Lara Rechsteiner – Dorodango – Form und Farbigkeit der Erde
Das jahrmillionen alte und überall verfügbare Material «Erde» durchläuft in der Herstellung eines Dorodangos viele Prozesse. Der Abbau erfolgt grob mit der Schaufel als kantiges, rohes Material. Danach folgt die Trocknung und die Zerkleinerung. Gesiebtes Material kann dann mit gröberen Brocken und Wasser geformt werden. Der Formungsprozess braucht Zeit und ist quasi nie vollendet. Das nie-fertig-werden und stetige Überarbeiten ist eine sinnliche Erfahrung – durch drücken, streichen und tätscheln nähert sich das Artefakt langsam an die Form der Sphäre an. Weiteres Rollen, Schleifen und Polieren im Verarbeitungsprozess verleihen den Kugeln ihre Eleganz, Subtilität und Schönheit.
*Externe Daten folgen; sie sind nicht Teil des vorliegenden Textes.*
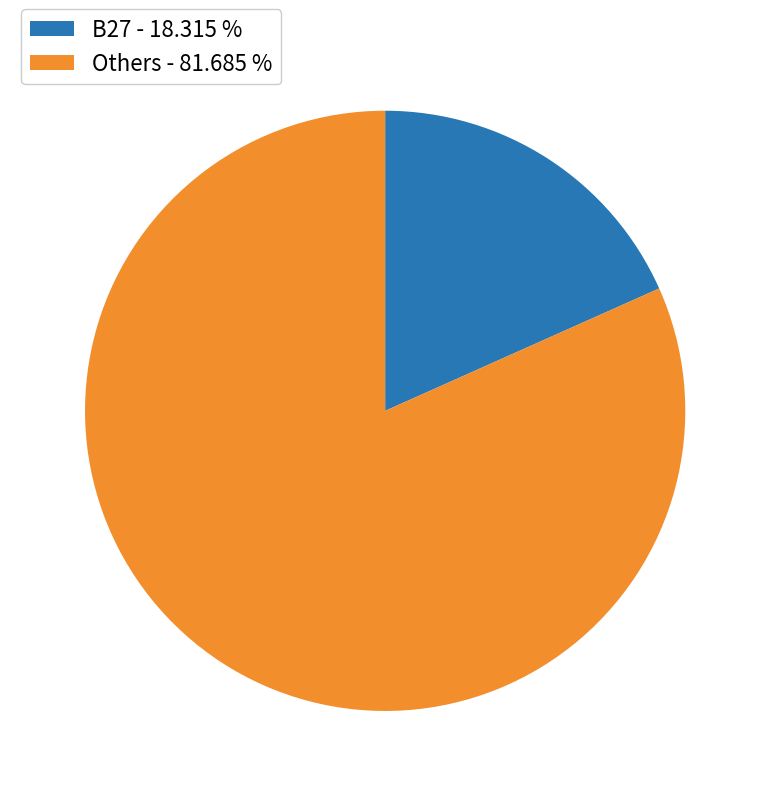

Which category has the smallest portion of the pie?

B27 - 18.315 %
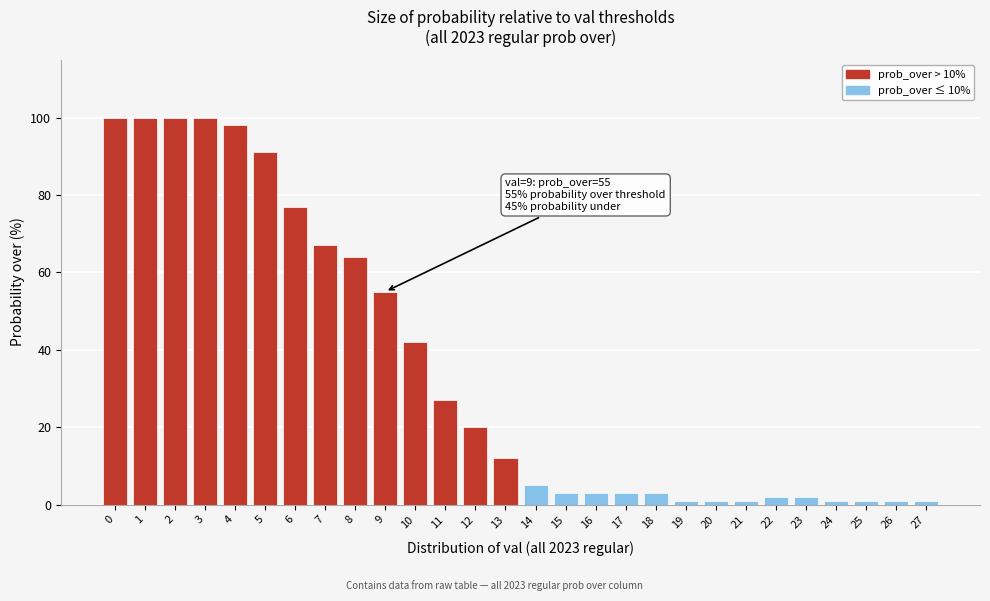

Reading left to right, what are all the values shown in this chart?

0=100	1=100	2=100	3=100	4=98	5=91	6=77	7=67	8=64	9=55	10=42	11=27	12=20	13=12	14=5	15=3	16=3	17=3	18=3	19=1	20=1	21=1	22=2	23=2	24=1	25=1	26=1	27=1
Fabrice Müller – Dreidimensionales Moodboard
In meiner freien Arbeit habe ich mich mit unserem Maiensäss in den Bündner Bergen beschäftigt und eine Materialskulptur erstellt. Valser Gneis symbolisiert Beständigkeit und erzählt aufgrund seiner Entstehung eine eindrückliche Geschichte. Lärchenholz, welches für die Fassade verwendet wird und aus den nahegelegenen Wäldern stammt, besitzt nachhaltige Eigenschaften, da der Baum in großen Höhen überlebensfähig ist. Dadurch ist es möglich, das Holz unbehandelt an der Fassade anzubringen. Verfügbarkeit, ökologische Auswirkungen der Gewinnung und Verarbeitung der Materialien sowie ihre Ästhetik und Funktionalität werden im Kontext des Projekts berücksichtigt. Ein wohlüberlegter Einsatz der Materialien kann dazu beitragen, die gewünschten Botschaften zu vermitteln und eine harmonische Verbindung zwischen Architektur und Umgebung herzustellen. 

Tim Schwander – Auf den zweiten Blick
In meiner fotografischen Untersuchung von Holzverbindungen in meinem Wohnhaus habe ich die klassischen Zimmerhandwerksverbindungen den stümperischen und eigen collagierten Ergänzungen gegenübergestellt. Die Aufnahmen zeigen deutlich die präzisen Schnitte und sorgfältige Ausführung der traditionellen Verbindungen, während stümperhafte Ergänzungen unsaubere Schnitte und improvisierte Reparaturen offenbaren. Interessanterweise zeigen die eigen collagierten Ergänzungen eine kreative Herangehensweise an Problemlösungen, jedoch nicht unbedingt mit traditionellen handwerklichen Methoden. Ein besonderer Schwerpunkt liegt auf der Entdeckung verborgener Fehler und Ergänzungen, die oft erst bei genauerem Hinsehen erkennbar sind. Diese fotografische Untersuchung lädt dazu ein, das Offensichtliche zu hinterfragen und die verborgenen Details wahrzunehmen, die den Blick des neugierigen oder fachkundigen Betrachters ansprechen.